---------- 文書本文 ----------
スマート・フォーツークーペmhdプラス(RR/5AT)
孤高のシティーコミューター 2013.09.01 試乗記 初代のデビューから15年を経た2人乗りのシティーコミューター「スマート・フォーツー」。ワン&オンリーの魅力は今も健在なのか、1泊2日の試乗を通して検証した。今見ても先進的
ダイムラー・ベンツ(当時)と腕時計メーカーのスウォッチが、業種の垣根を越えて開発を行った「スマート・シティクーペ」が誕生してから約15年。この間に、スウォッチが手を引き、メーカー名が変わり、日本でも当初輸入販売していた企業に代わってダイムラー・クライスラー日本(当時)が正規導入を開始するなど、紆余(うよ)曲折の歴史を経て現在の形がある。
しかしクルマ自体のコンセプトにはまったくブレがない。2人乗りのシティーコミューターとして、取り回しのしやすいボディーサイズ、コンパクトでも乗員を守る強固なボディー構造など、昨今のダウンサイジングトレンドなどこのクルマの前では色あせてしまうほど時代を先取りしていたことは、誰もが納得できるのではないだろうか。
---------- 提示資料 ----------
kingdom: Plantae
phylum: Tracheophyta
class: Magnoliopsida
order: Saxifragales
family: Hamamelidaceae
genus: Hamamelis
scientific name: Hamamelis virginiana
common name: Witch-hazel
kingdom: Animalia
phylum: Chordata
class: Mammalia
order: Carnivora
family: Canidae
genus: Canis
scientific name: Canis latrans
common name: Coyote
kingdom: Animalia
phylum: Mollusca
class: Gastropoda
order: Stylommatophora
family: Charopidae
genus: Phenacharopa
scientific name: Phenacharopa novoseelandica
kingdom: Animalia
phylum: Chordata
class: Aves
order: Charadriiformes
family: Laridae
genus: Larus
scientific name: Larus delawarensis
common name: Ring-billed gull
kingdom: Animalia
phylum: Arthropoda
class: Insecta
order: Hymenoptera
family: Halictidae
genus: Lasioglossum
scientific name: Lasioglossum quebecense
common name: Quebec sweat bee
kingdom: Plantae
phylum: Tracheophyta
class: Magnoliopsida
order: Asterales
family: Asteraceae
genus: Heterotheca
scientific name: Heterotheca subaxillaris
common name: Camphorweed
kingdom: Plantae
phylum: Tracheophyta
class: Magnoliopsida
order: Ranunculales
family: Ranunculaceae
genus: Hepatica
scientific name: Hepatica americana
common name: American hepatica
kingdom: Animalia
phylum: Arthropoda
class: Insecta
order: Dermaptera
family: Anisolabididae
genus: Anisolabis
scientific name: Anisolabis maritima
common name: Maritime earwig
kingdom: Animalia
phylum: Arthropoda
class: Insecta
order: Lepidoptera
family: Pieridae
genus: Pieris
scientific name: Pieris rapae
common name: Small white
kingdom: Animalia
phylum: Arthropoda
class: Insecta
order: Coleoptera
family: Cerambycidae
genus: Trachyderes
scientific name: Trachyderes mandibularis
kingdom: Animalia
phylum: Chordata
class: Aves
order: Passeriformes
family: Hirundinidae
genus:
----------
» **課題**:
前掲のスマート・フォーツー試乗記を、最後の文に続けて書き進めてください。

» **解答**:
今回試乗したのは、2013年5月28日に一部改良を受けた現在の最廉価グレードである「スマート・フォーツークーペmhdプラス」。現行モデルは2007年10月に発売されているが、今回の改良では、幅広い仕様でより充実した装備が選べるようラインナップや装備の設定を再編。mhdプラスは従来モデルから9万円価格を下げ、159万円という国産車からの乗り換えを意識させる値付けで勝負を仕掛けてきた。
もっとも、159万円&最廉価グレードと書いたものの、国産のソレとは考え方が大きく異なるのが輸入車の魅力。その筆頭となるのが安全装備の充実で、乗員を万が一の事故から守る「トリディオンセーフティセル」やESP、フルサイズのSRSエアバッグ&頭部保護のためのSRSヘッドソラックスサイドバッグなど、エントリーグレードでもまったく手抜きがない。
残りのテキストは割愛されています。